◆ **About this task**
Write the listing out once more, identical to the original but without pictures.

◆ **Given material**

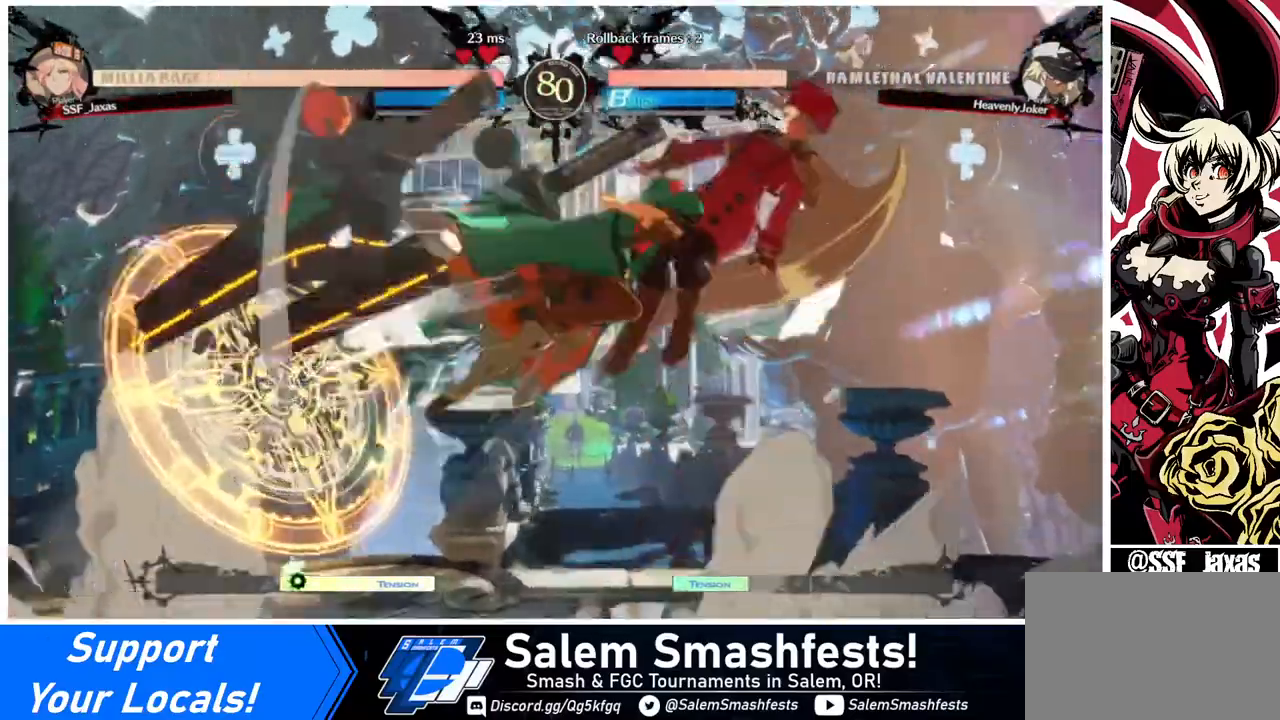
{"buttons": [], "events": [[280, "L1", "down"], [440, "L1", "up"]]}
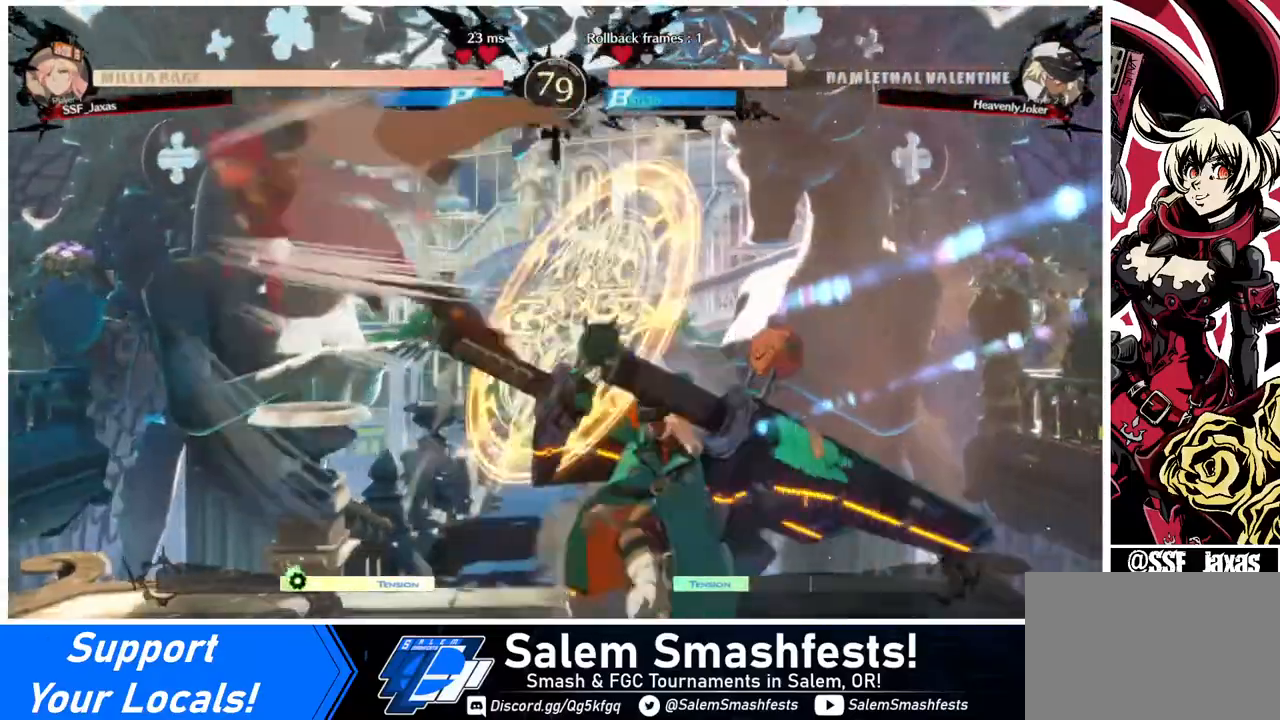
{"buttons": ["DPAD_LEFT"], "events": [[320, "DPAD_LEFT", "down"], [400, "DPAD_LEFT", "up"], [480, "DPAD_LEFT", "down"]]}
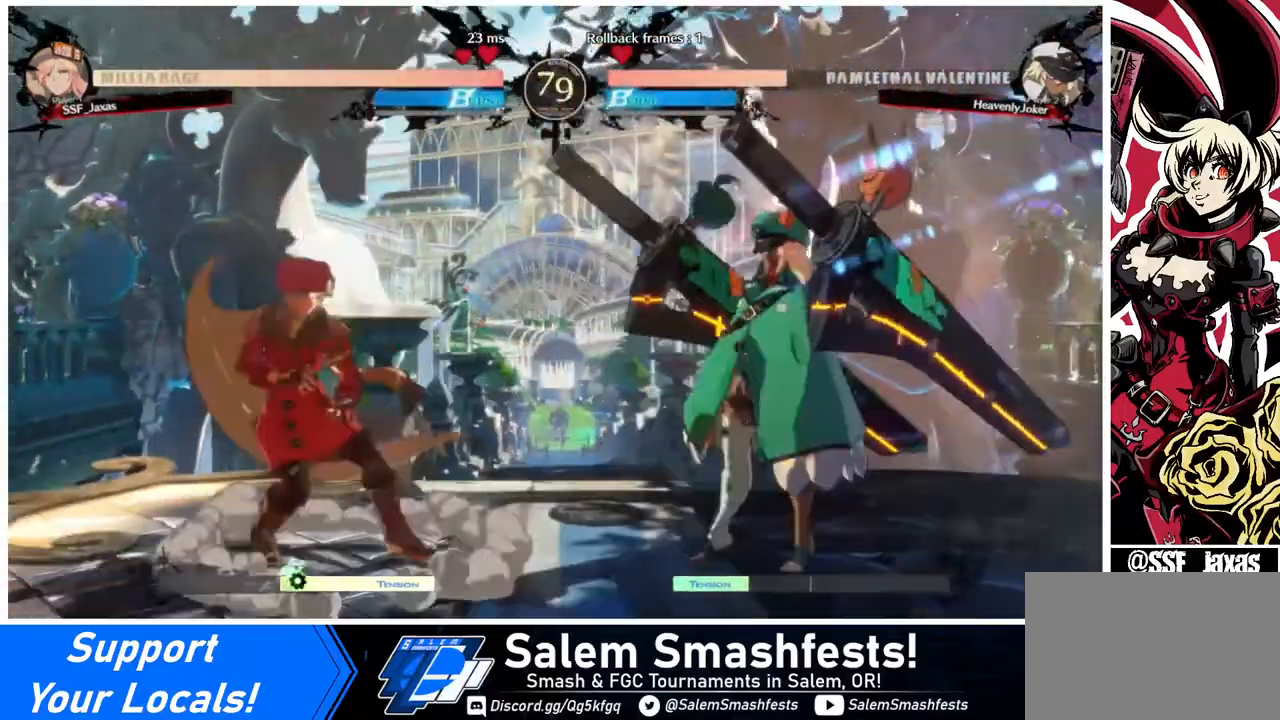
{"buttons": ["DPAD_LEFT"], "events": [[160, "DPAD_LEFT", "up"], [240, "DPAD_RIGHT", "down"], [280, "DPAD_RIGHT", "up"], [360, "DPAD_RIGHT", "down"], [440, "DPAD_DOWN", "down"], [440, "DPAD_LEFT", "down"], [440, "DPAD_RIGHT", "up"], [440, "SQUARE", "down"], [440, "TRIANGLE", "down"], [480, "SQUARE", "up"], [520, "DPAD_DOWN", "up"], [520, "TRIANGLE", "up"]]}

◆ **The answer**
{"buttons": [], "events": [[280, "L1", "down"], [440, "L1", "up"]]}
{"buttons": ["DPAD_LEFT"], "events": [[320, "DPAD_LEFT", "down"], [400, "DPAD_LEFT", "up"], [480, "DPAD_LEFT", "down"]]}
{"buttons": ["DPAD_LEFT"], "events": [[160, "DPAD_LEFT", "up"], [240, "DPAD_RIGHT", "down"], [280, "DPAD_RIGHT", "up"], [360, "DPAD_RIGHT", "down"], [440, "DPAD_DOWN", "down"], [440, "DPAD_LEFT", "down"], [440, "DPAD_RIGHT", "up"], [440, "SQUARE", "down"], [440, "TRIANGLE", "down"], [480, "SQUARE", "up"], [520, "DPAD_DOWN", "up"], [520, "TRIANGLE", "up"]]}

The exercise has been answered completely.